Cet Insan e Kamil, est-il élu? nommé choisi?

Pier Paolo a dit…

Question pertinente et vaste, Anonyme.
Pour les chiites, c'est bien sûr, comme vous l'auriez deviné, l'Imam qui est l'Insan Kamil. Et dans ce cas, l'Imamat se transmet par voie héréditaire de père en fils avec la désignation officielle (Nass) du successeur par l'Imam en fonction.

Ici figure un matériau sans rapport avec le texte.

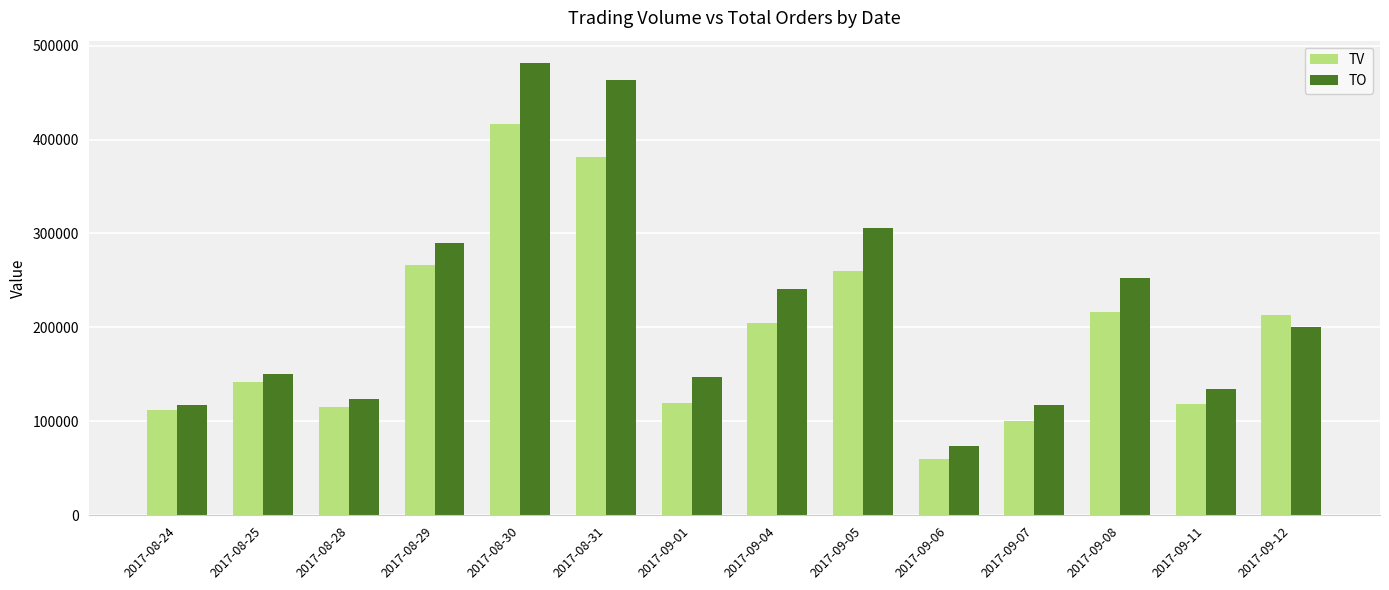

Rank the series by their average value, from lowest to highest.

TV, TO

Dans le soufisme, c'est celui que l'on appelle le Pôle (Qutb), qui peut être le chef de la confrérie ou le membre fondateur de la confrérie, qui est considéré comme l'Insan Kamil, et dans ce cas, il est désigné par le Maître spirituel en fonction. C'est la fameuse chaîne des Shaykhs soufis d'une tariqa, chaîne qui remonte très souvent à Ali lui-même considéré alors par les membres de la Tariqa comme Insan Kamil.

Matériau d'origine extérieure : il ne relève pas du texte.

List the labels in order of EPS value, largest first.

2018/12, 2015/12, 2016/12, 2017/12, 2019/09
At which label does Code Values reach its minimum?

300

L'Insan Kamil est également un statut que l'homme peut atteindre en purifiant son coeur et en pratiquant les exercices spirituels, ceci jusqu'à ce que son âme réalise l'union avec la Divinité. Arrivé à ce degré d'élévation spirituelle, il devient un être parfait débarassé de toutes les souillures.
Il ne faut pas oublier que pour de nombreux soufis c'est le Prophète Muhammad qui était considéré comme l'Insan Kamil, l'homme parfait, le modèle pour tous les croyants avec son Ascension céleste (mi'raj) comme expérience spirituelle la plus haute à réaliser par les croyants.